═════ DATA EXTRACT ═════

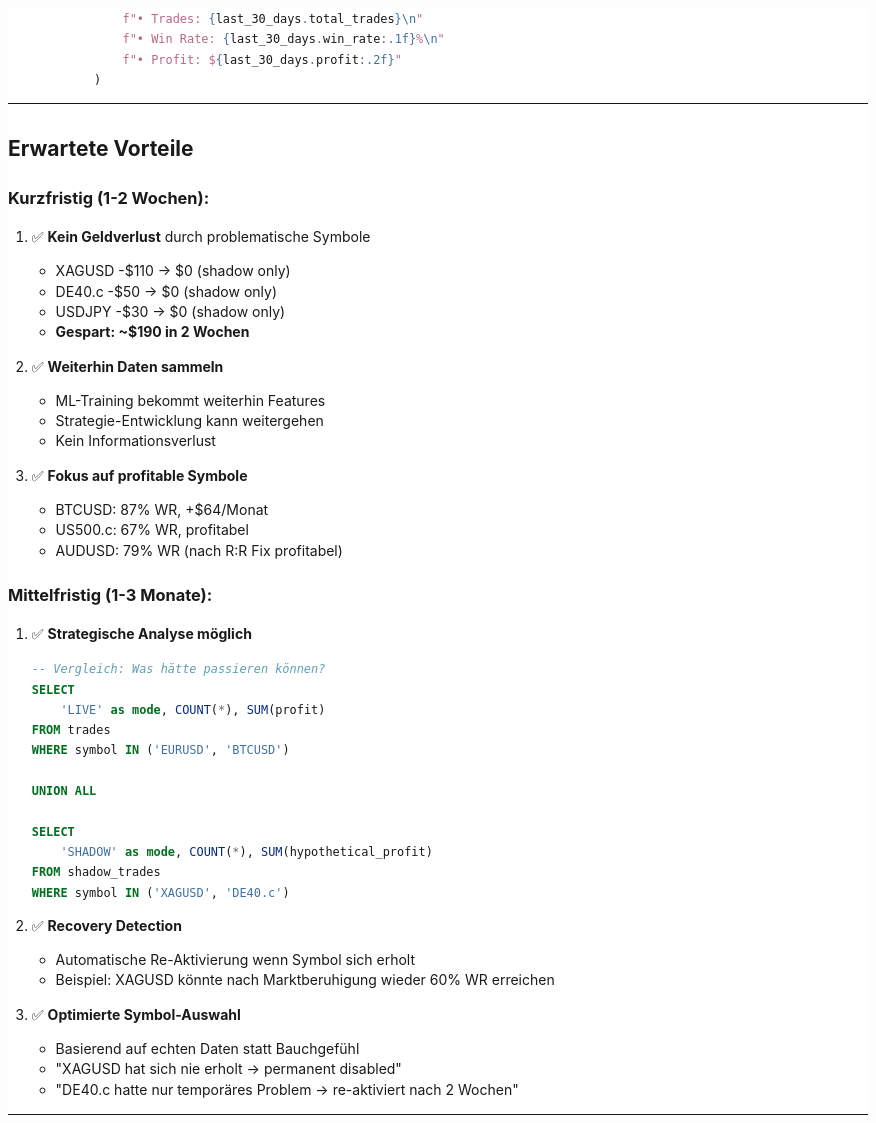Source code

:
 ```python
                f"• Trades: {last_30_days.total_trades}\n"
                f"• Win Rate: {last_30_days.win_rate:.1f}%\n"
                f"• Profit: ${last_30_days.profit:.2f}"
            )
```

---

## Erwartete Vorteile

### Kurzfristig (1-2 Wochen):

1. ✅ **Kein Geldverlust** durch problematische Symbole
   - XAGUSD -$110 → $0 (shadow only)
   - DE40.c -$50 → $0 (shadow only)
   - USDJPY -$30 → $0 (shadow only)
   - **Gespart: ~$190 in 2 Wochen**

2. ✅ **Weiterhin Daten sammeln**
   - ML-Training bekommt weiterhin Features
   - Strategie-Entwicklung kann weitergehen
   - Kein Informationsverlust

3. ✅ **Fokus auf profitable Symbole**
   - BTCUSD: 87% WR, +$64/Monat
   - US500.c: 67% WR, profitabel
   - AUDUSD: 79% WR (nach R:R Fix profitabel)

### Mittelfristig (1-3 Monate):

1. ✅ **Strategische Analyse möglich**
   ```sql
   -- Vergleich: Was hätte passieren können?
   SELECT
       'LIVE' as mode, COUNT(*), SUM(profit)
   FROM trades
   WHERE symbol IN ('EURUSD', 'BTCUSD')

   UNION ALL

   SELECT
       'SHADOW' as mode, COUNT(*), SUM(hypothetical_profit)
   FROM shadow_trades
   WHERE symbol IN ('XAGUSD', 'DE40.c')
   ```

2. ✅ **Recovery Detection**
   - Automatische Re-Aktivierung wenn Symbol sich erholt
   - Beispiel: XAGUSD könnte nach Marktberuhigung wieder 60% WR erreichen

3. ✅ **Optimierte Symbol-Auswahl**
   - Basierend auf echten Daten statt Bauchgefühl
   - "XAGUSD hat sich nie erholt → permanent disabled"
   - "DE40.c hatte nur temporäres Problem → re-aktiviert nach 2 Wochen"

---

═════

**TASK ITEM**
The line containing "- Beispiel: XAGUSD" opens the range, and the last line of the entries closes it; copy that range exactly.

**THE ANSWER**
   - Beispiel: XAGUSD könnte nach Marktberuhigung wieder 60% WR erreichen

3. ✅ **Optimierte Symbol-Auswahl**
   - Basierend auf echten Daten statt Bauchgefühl
   - "XAGUSD hat sich nie erholt → permanent disabled"
   - "DE40.c hatte nur temporäres Problem → re-aktiviert nach 2 Wochen"

---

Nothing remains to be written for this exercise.